Холодная амурская вода ненадолго отрезвила Софрона, но лишь ненадолго – пока он не увидел, как лежат на воде ее груди-лотосы. Теперь кровь стучала в чреслах, и ему казалось, что жар его тела согревает воду кругом. Хотелось схватить Тати, прижать к себе... А как же не хотелось, неужто он требенец[12] какой?! Просто он боялся, что девка вывернется и уплывет, а потом больше никогда к нему не подойдет. А ведь он давно по ней сох. Это китайцы отгородились от мира каменной стеной, а от любви разве отгородишься? «Не про меня она, – с тоской думал Софрон, – рохля я, неухватчивый...» Но мысли не отрезвляли тела, и вода вокруг, кажется, уже готова была вскипеть.
Тати почуяла, что с ним неладно. Она всегда видела его насквозь, каждый помысел Софронов был ей ясен еще прежде, чем тот зарождался в его голове. Тати вдруг перестала читать непонятные знаки и забралась на камень. Был он плоский, большой, так что девушка вся на нем уместилась. Она легла на спину, раздвинув ноги и согнув их в коленях. Лица ее Софрон не видел, но бросился на этот призыв, как олень на свою ланку.
Ничего, что считал себя неухватчивым, все, что надо было, ухватил...
Потом он спрыгнул в воду и от восторга, от счастья носился по маленькой пещерке, взбаламучивая волну, словно невиданный водный зверь тюлень, о котором рассказывали люди, бывавшие на Охотоморском побережье. А Тати все лежала на камне, спокойно глядя в скальный разлом, сквозь который виднелось небо, и дремотно щурила свои и без того узкие глаза.
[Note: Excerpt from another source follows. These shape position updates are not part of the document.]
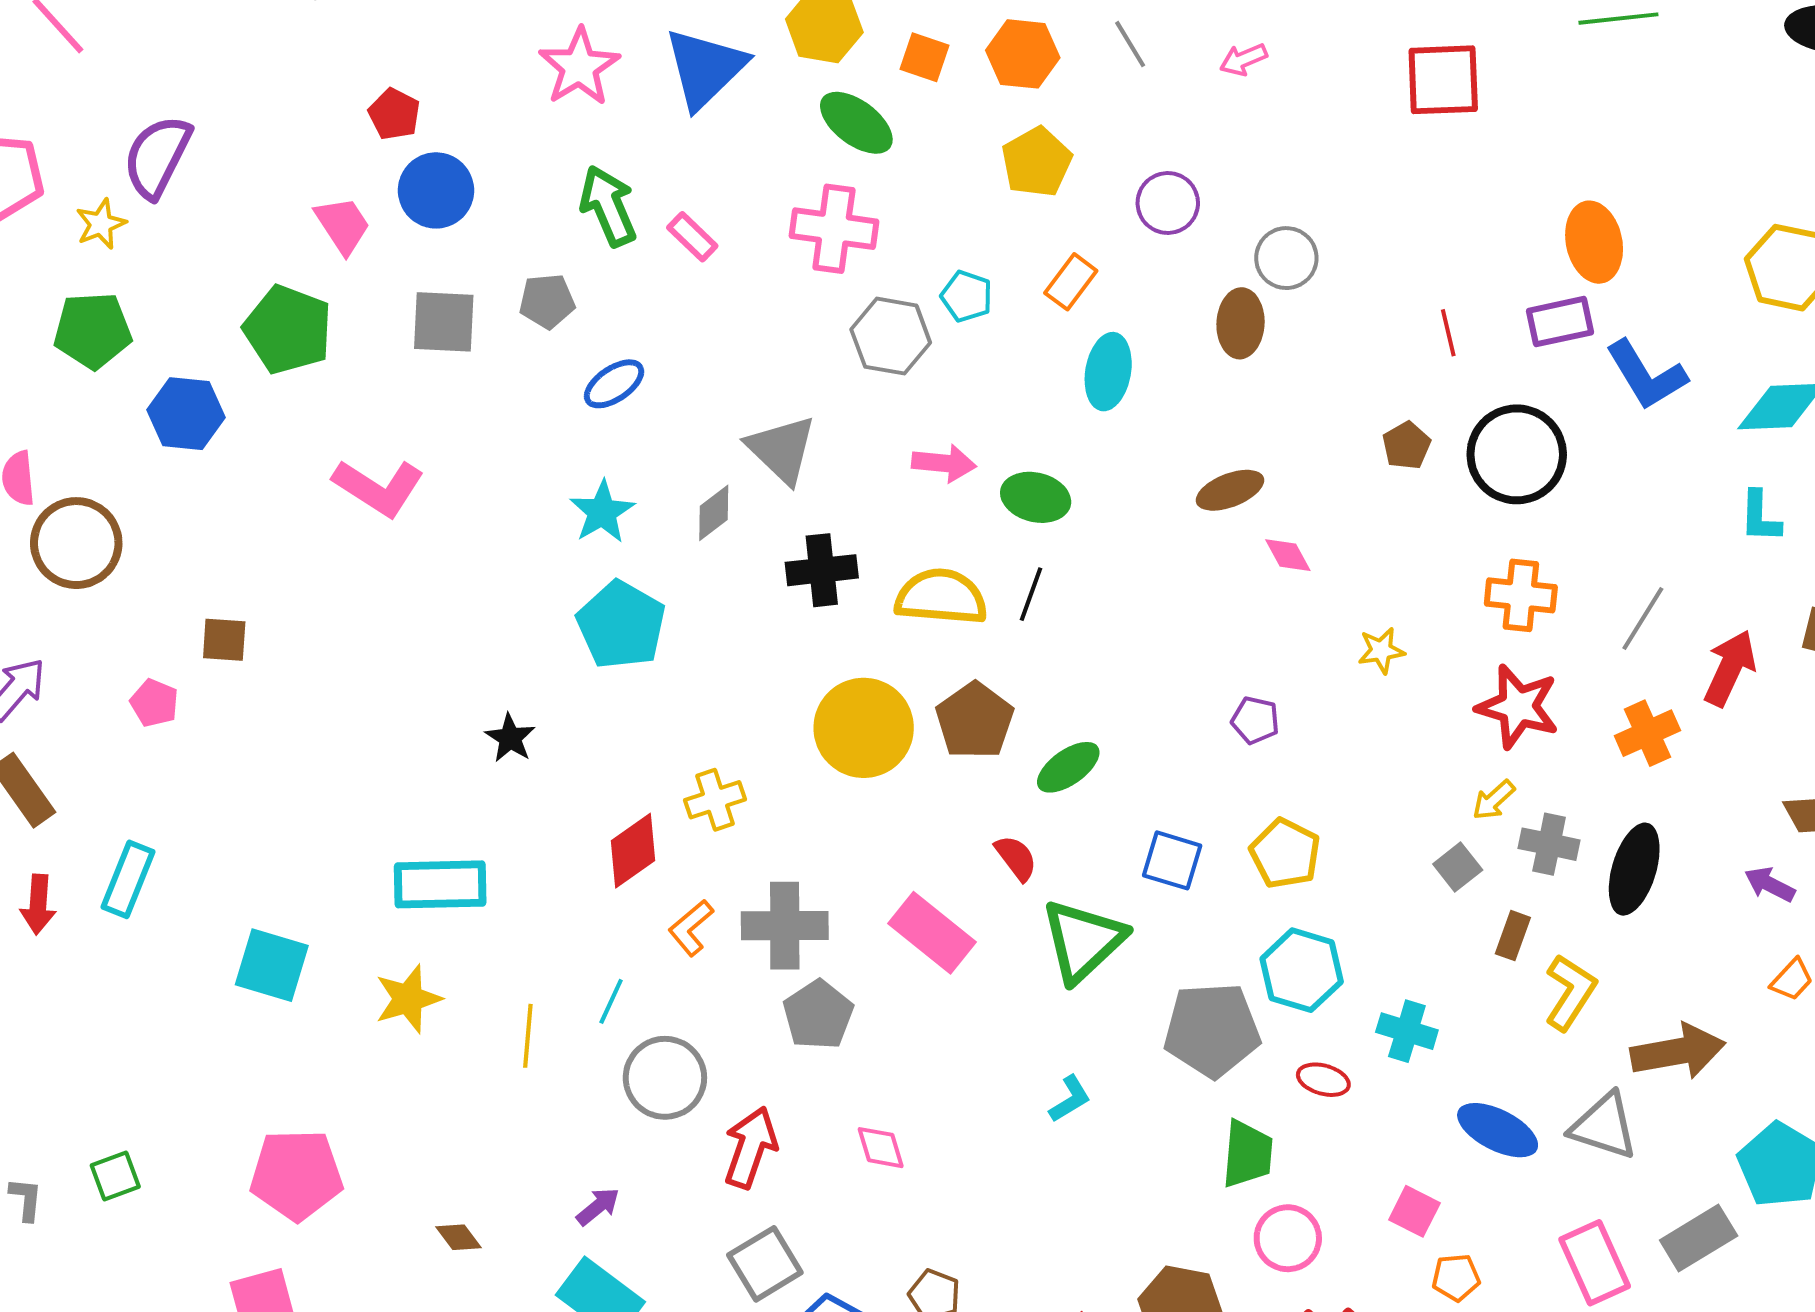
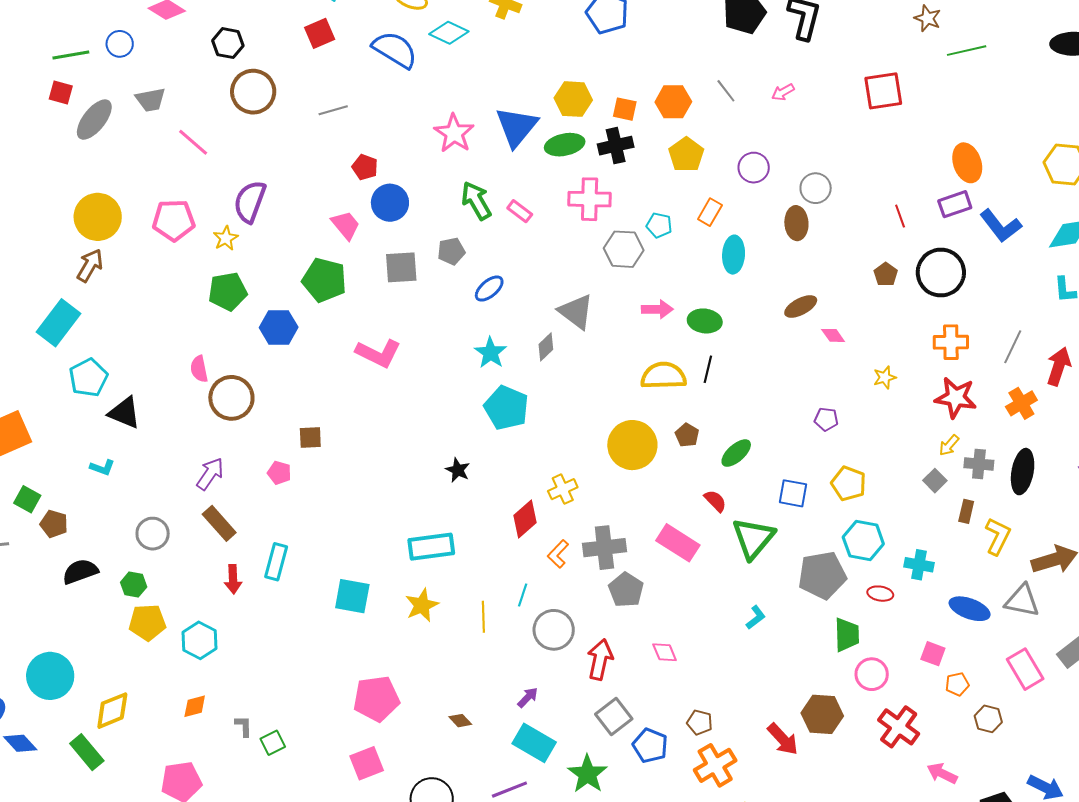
green ellipse: (856, 123) -> (565, 145), moved, turned -42
black cross: (822, 570) -> (616, 146), moved
brown pentagon: (975, 721) -> (687, 435), size x0.6
green square: (115, 1176) -> (273, 743), moved

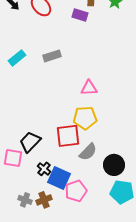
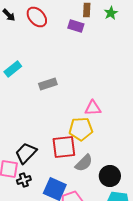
gray rectangle: (52, 56) -> (48, 84), moved
pink triangle: (89, 88) -> (93, 108), moved
black cross: (44, 169) -> (24, 180), moved, turned 32

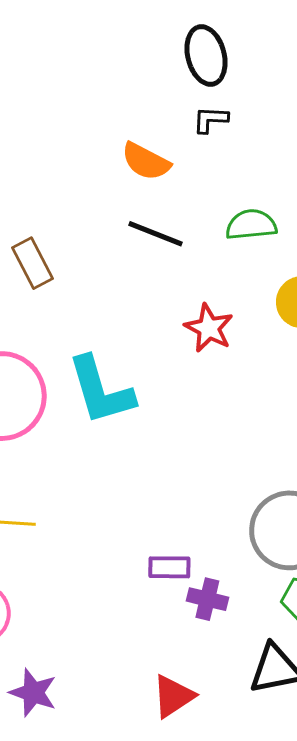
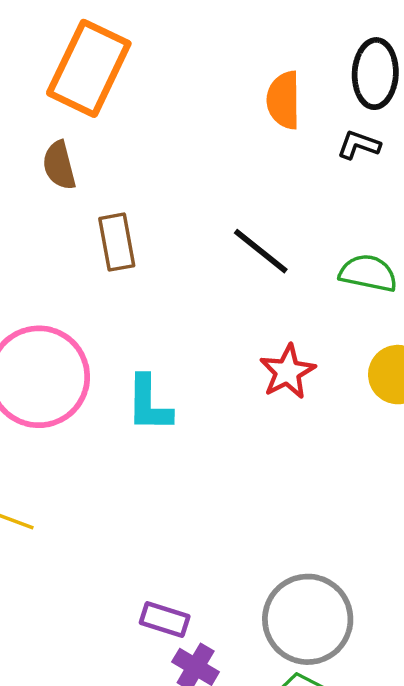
orange semicircle: (146, 161) -> (284, 100), moved, turned 45
cyan L-shape: (101, 390) -> (149, 404), size x0.7

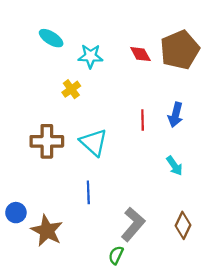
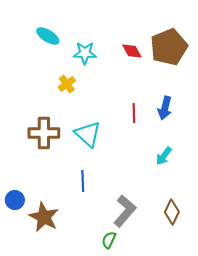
cyan arrow: (174, 166) -> (164, 156), turned 72

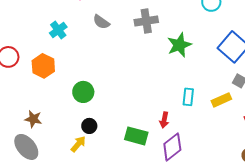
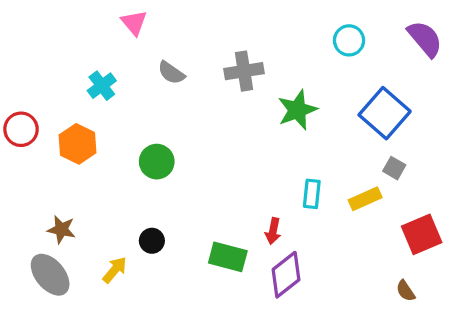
green circle: (83, 92) -> (157, 162), moved
yellow arrow: (78, 144) -> (115, 270), moved

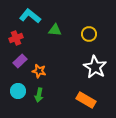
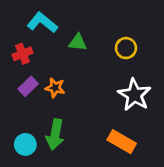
orange star: (39, 71) -> (55, 88), moved
cyan circle: (18, 91) -> (25, 144), moved
green arrow: (39, 95) -> (55, 135), size x1.5

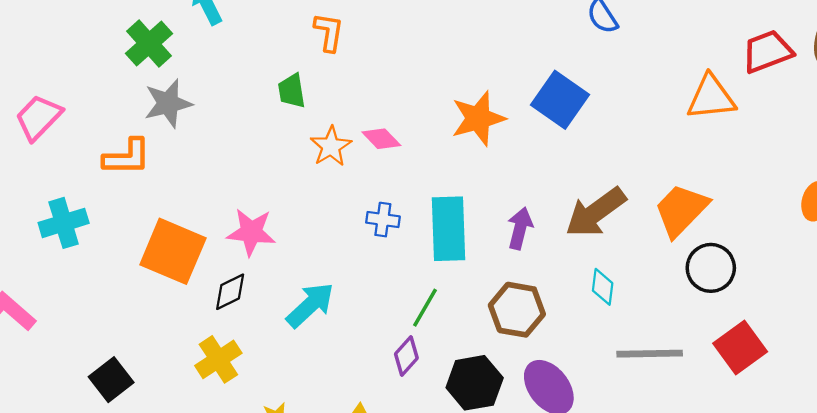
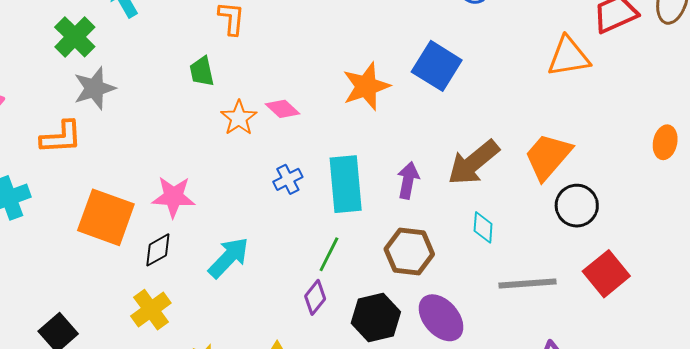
blue cross: (383, 220) -> (288, 179), turned -32

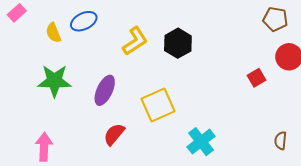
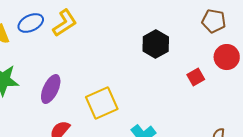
yellow L-shape: (135, 41) -> (65, 23), moved
black hexagon: (178, 43) -> (156, 44), moved

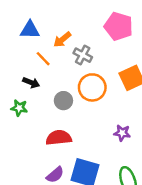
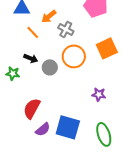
black arrow: (31, 83) -> (31, 58), moved
red semicircle: (59, 138) -> (32, 108), moved, turned -55

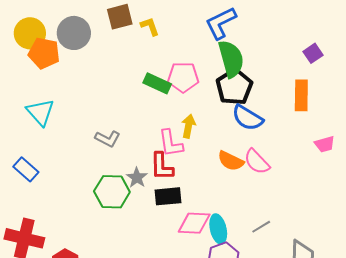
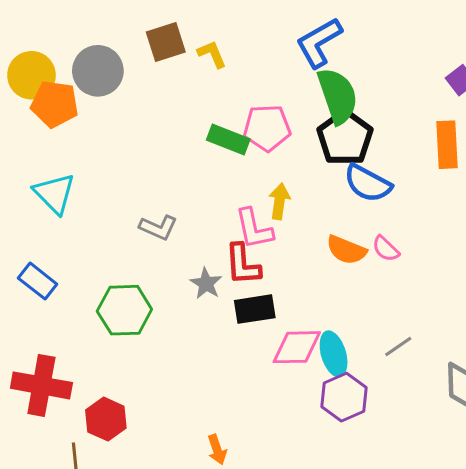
pink semicircle: (257, 162) -> (386, 249), size x0.7
green hexagon: (112, 192) -> (124, 310), moved

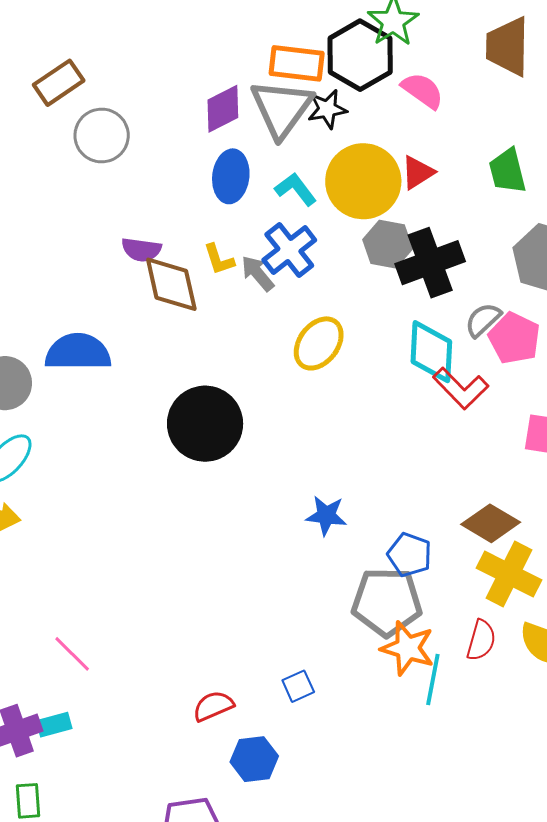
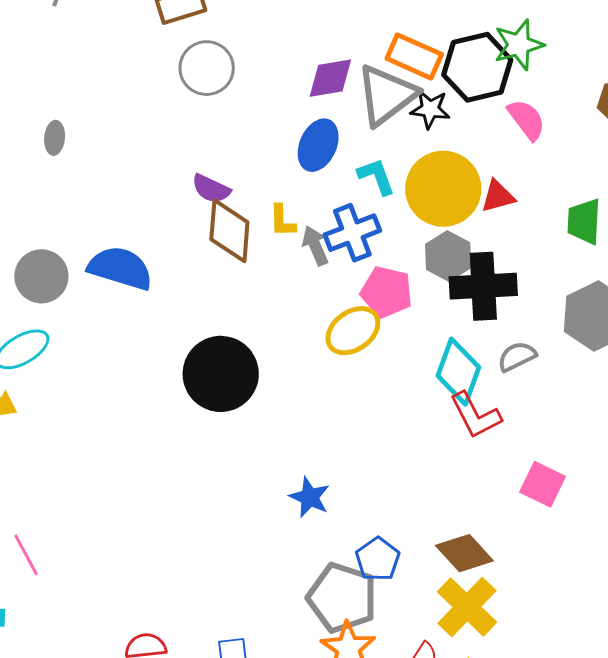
pink pentagon: (514, 338) -> (387, 292), moved, turned -30

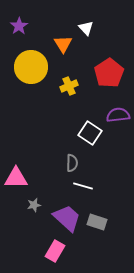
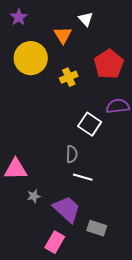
gray rectangle: (97, 222) -> (97, 228), moved

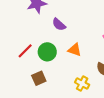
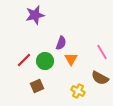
purple semicircle: (59, 24) -> (61, 43), moved, turned -112
orange triangle: (75, 50) -> (71, 59), turned 40

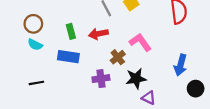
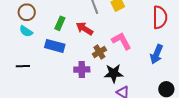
green rectangle: (71, 31) -> (60, 23), turned 32
red arrow: (98, 34) -> (84, 29), turned 36
blue arrow: (181, 65) -> (156, 54), moved

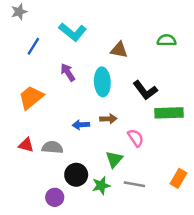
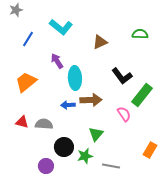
brown triangle: (119, 50) -> (100, 42), turned -35
cyan ellipse: (102, 82) -> (75, 78), moved
green rectangle: (169, 113) -> (142, 95), turned -50
brown arrow: (108, 119) -> (91, 100), size x1.5
pink semicircle: (136, 138) -> (124, 114), moved
gray line: (134, 184) -> (111, 166), moved

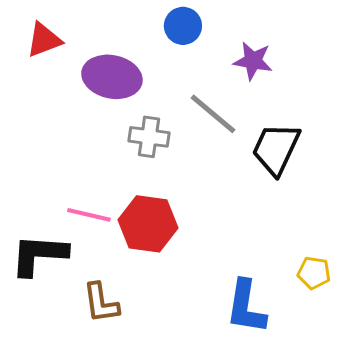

Чресла ее были окровавлены, однако она ни слезинки не проронила. Софрон дивился, потому что слышал, будто девки непременно плакать должны, когда их бабами делают. А для Тати словно ничего неожиданного не произошло.
А может, она этого ждала? Может, знала, что оно должно случиться? Может, ей подсказали письмена, и она поступила так нарочно – по их судьбоносной подсказке? Но если раньше она была просто красивой гольдской девчонкой в ровдужных одеждах, шелестящих, как тайга под теплым ветром, то теперь для Софрона вся тайга шелестела, как ее одежды. Тати стала его бредом, его тяжким сном, полностью овладела его мыслями, наделила его новой душой, и он был готов на все ради нее, даже на смертоубийство. Именно смертоубийство и было задумано – оно должно было помочь им исчезнуть, помочь бежать Максиму и добраться до России. Но не как беглые преступники – брести до России пешком, таясь, крадучись, рискуя каждый миг быть перехваченными теми, кто будет послан в погоню, они не хотели.
Всякий, кто проделывал на рубеже девятнадцатого и двадцатого веков долгий и трудный путь из-за Урала в Сибирь и в Приамурский край, путь на казенных лошадях, в кибитке, неминуемо видел мужиков с котомкой за плечами и в рваных полушубках, идущих во встречном направлении обочь большой дороги. Идут они устало, на проезжих даже не смотрят, как будто им люди из России – самое привычное дело. И никто не даст поруку в том, что это просто абы какой странник или же путник, идущий в губернский или уездный город за неотложным делом, а не варнак. Может, и полушубок-то он стащил, да и верней всего именно стащил, но никто его сурово не судит, потому что плохо, конечно, лежал, ведь человеку для того глаза в лоб вставлены, чтобы за своим добром смотрел.